Instruções do exercício ▸ Transcreva por completo o trecho da página sobre as graduações no judô, mantendo cada palavra e cada sinal tal como aparecem.

Trecho da página ▸

******

A graduação consciente

É essencial que o postulante esteja comprometido com um maior aprofundamento teórico cientifico do judô

Uma faixa – kohaku obi – kodansha simboliza a inteligência e os princípios relacionados ao judô que dão estrutura ao conjunto de ideais e consistência moral e filosófica; portanto não podem ser deixados de lado por vaidade

Princípios do Judô
4 de dezembro de 2020
Por Prof. Me. Odair Borges I Fotos ARQUIVO
Curitiba – PR

As graduações foram criadas e designadas não como marca de poder, mas sim de conhecimento, maestria e experiência.

Hoje, as graduações usadas no judô podem muito bem ter resquícios do passado ligados à antiga hierarquia dos guerreiros samurais.  As divisões utilizadas atualmente, criadas por Jigoro Kano, denominadas kyo (graduação inferior) e dan (graduação), ultrapassaram os limites do judô, sendo também utilizadas no kendô a partir de 1917.

******

Informações da fonte ▸
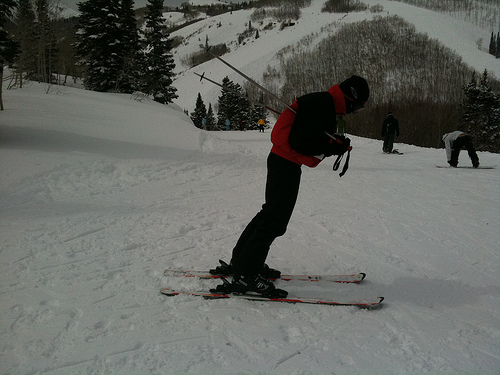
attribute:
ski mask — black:
[339, 76, 372, 111]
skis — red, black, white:
[163, 270, 387, 307]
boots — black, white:
[229, 266, 287, 299]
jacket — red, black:
[270, 78, 348, 168]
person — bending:
[440, 128, 484, 169]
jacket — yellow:
[257, 118, 267, 128]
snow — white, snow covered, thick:
[1, 128, 498, 374]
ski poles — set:
[197, 37, 339, 156]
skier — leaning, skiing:
[231, 76, 370, 299]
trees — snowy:
[77, 1, 180, 105]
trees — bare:
[269, 17, 485, 138]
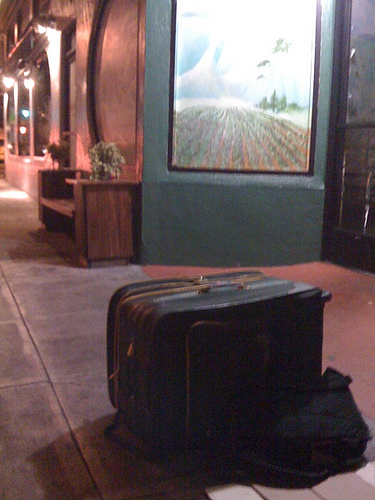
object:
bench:
[38, 169, 140, 267]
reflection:
[19, 126, 26, 134]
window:
[18, 77, 31, 153]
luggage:
[105, 269, 323, 436]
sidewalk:
[0, 173, 139, 499]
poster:
[172, 1, 315, 174]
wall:
[143, 0, 326, 266]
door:
[324, 0, 374, 260]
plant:
[88, 140, 122, 178]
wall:
[78, 0, 143, 178]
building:
[0, 0, 375, 265]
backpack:
[218, 368, 366, 485]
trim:
[107, 279, 155, 433]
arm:
[64, 178, 132, 186]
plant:
[48, 139, 68, 166]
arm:
[38, 169, 83, 173]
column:
[46, 25, 65, 170]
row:
[0, 36, 64, 159]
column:
[29, 82, 33, 154]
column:
[14, 82, 18, 155]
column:
[3, 89, 8, 154]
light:
[23, 78, 35, 90]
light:
[3, 76, 16, 89]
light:
[47, 29, 60, 44]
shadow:
[26, 406, 208, 498]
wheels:
[321, 289, 332, 301]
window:
[33, 55, 52, 156]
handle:
[196, 275, 249, 293]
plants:
[173, 106, 308, 171]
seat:
[40, 194, 75, 218]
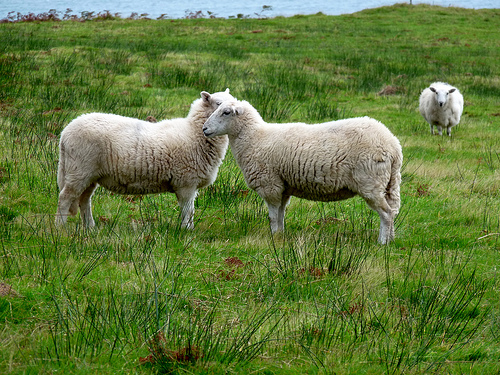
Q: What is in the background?
A: Water.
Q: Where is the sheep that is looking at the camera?
A: On right.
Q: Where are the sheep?
A: On green grass.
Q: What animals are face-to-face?
A: Sheep.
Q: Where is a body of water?
A: Behind the field.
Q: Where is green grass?
A: In a field.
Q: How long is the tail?
A: It is long.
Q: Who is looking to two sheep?
A: A fat sheep.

******

Resposta do exercício ▸
A graduação consciente

É essencial que o postulante esteja comprometido com um maior aprofundamento teórico cientifico do judô

Uma faixa – kohaku obi – kodansha simboliza a inteligência e os princípios relacionados ao judô que dão estrutura ao conjunto de ideais e consistência moral e filosófica; portanto não podem ser deixados de lado por vaidade

Princípios do Judô
4 de dezembro de 2020
Por Prof. Me. Odair Borges I Fotos ARQUIVO
Curitiba – PR

As graduações foram criadas e designadas não como marca de poder, mas sim de conhecimento, maestria e experiência.

Hoje, as graduações usadas no judô podem muito bem ter resquícios do passado ligados à antiga hierarquia dos guerreiros samurais.  As divisões utilizadas atualmente, criadas por Jigoro Kano, denominadas kyo (graduação inferior) e dan (graduação), ultrapassaram os limites do judô, sendo também utilizadas no kendô a partir de 1917.